Problem: Repeat the entries exactly but omit the pictures.

· · ·

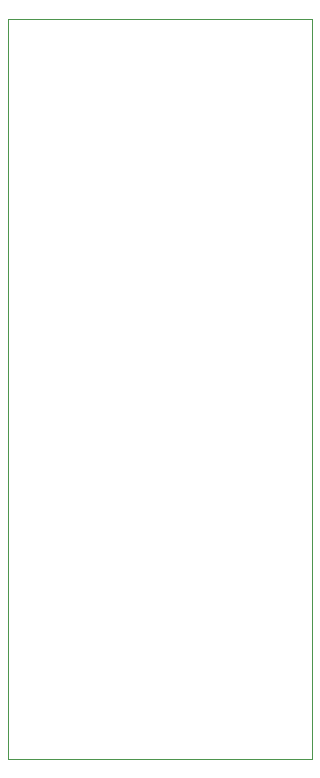
<source format=gm1>
%TF.GenerationSoftware,KiCad,Pcbnew,9.0.6*%
%TF.CreationDate,2025-12-14T16:55:08-06:00*%
%TF.ProjectId,PCB,5043422e-6b69-4636-9164-5f7063625858,rev?*%
%TF.SameCoordinates,Original*%
%TF.FileFunction,Profile,NP*%
%FSLAX46Y46*%
G04 Gerber Fmt 4.6, Leading zero omitted, Abs format (unit mm)*
G04 Created by KiCad (PCBNEW 9.0.6) date 2025-12-14 16:55:08*
%MOMM*%
%LPD*%
G01*
G04 APERTURE LIST*
%TA.AperFunction,Profile*%
%ADD10C,0.050000*%
%TD*%
G04 APERTURE END LIST*
D10*
X113538000Y-64720000D02*
X139319000Y-64720000D01*
X139319000Y-127381000D01*
X113538000Y-127381000D01*
X113538000Y-64720000D01*
M02*

</source>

· · ·

Finished task:
<source format=gm1>
%TF.GenerationSoftware,KiCad,Pcbnew,9.0.6*%
%TF.CreationDate,2025-12-14T16:55:08-06:00*%
%TF.ProjectId,PCB,5043422e-6b69-4636-9164-5f7063625858,rev?*%
%TF.SameCoordinates,Original*%
%TF.FileFunction,Profile,NP*%
%FSLAX46Y46*%
G04 Gerber Fmt 4.6, Leading zero omitted, Abs format (unit mm)*
G04 Created by KiCad (PCBNEW 9.0.6) date 2025-12-14 16:55:08*
%MOMM*%
%LPD*%
G01*
G04 APERTURE LIST*
%TA.AperFunction,Profile*%
%ADD10C,0.050000*%
%TD*%
G04 APERTURE END LIST*
D10*
X113538000Y-64720000D02*
X139319000Y-64720000D01*
X139319000Y-127381000D01*
X113538000Y-127381000D01*
X113538000Y-64720000D01*
M02*

</source>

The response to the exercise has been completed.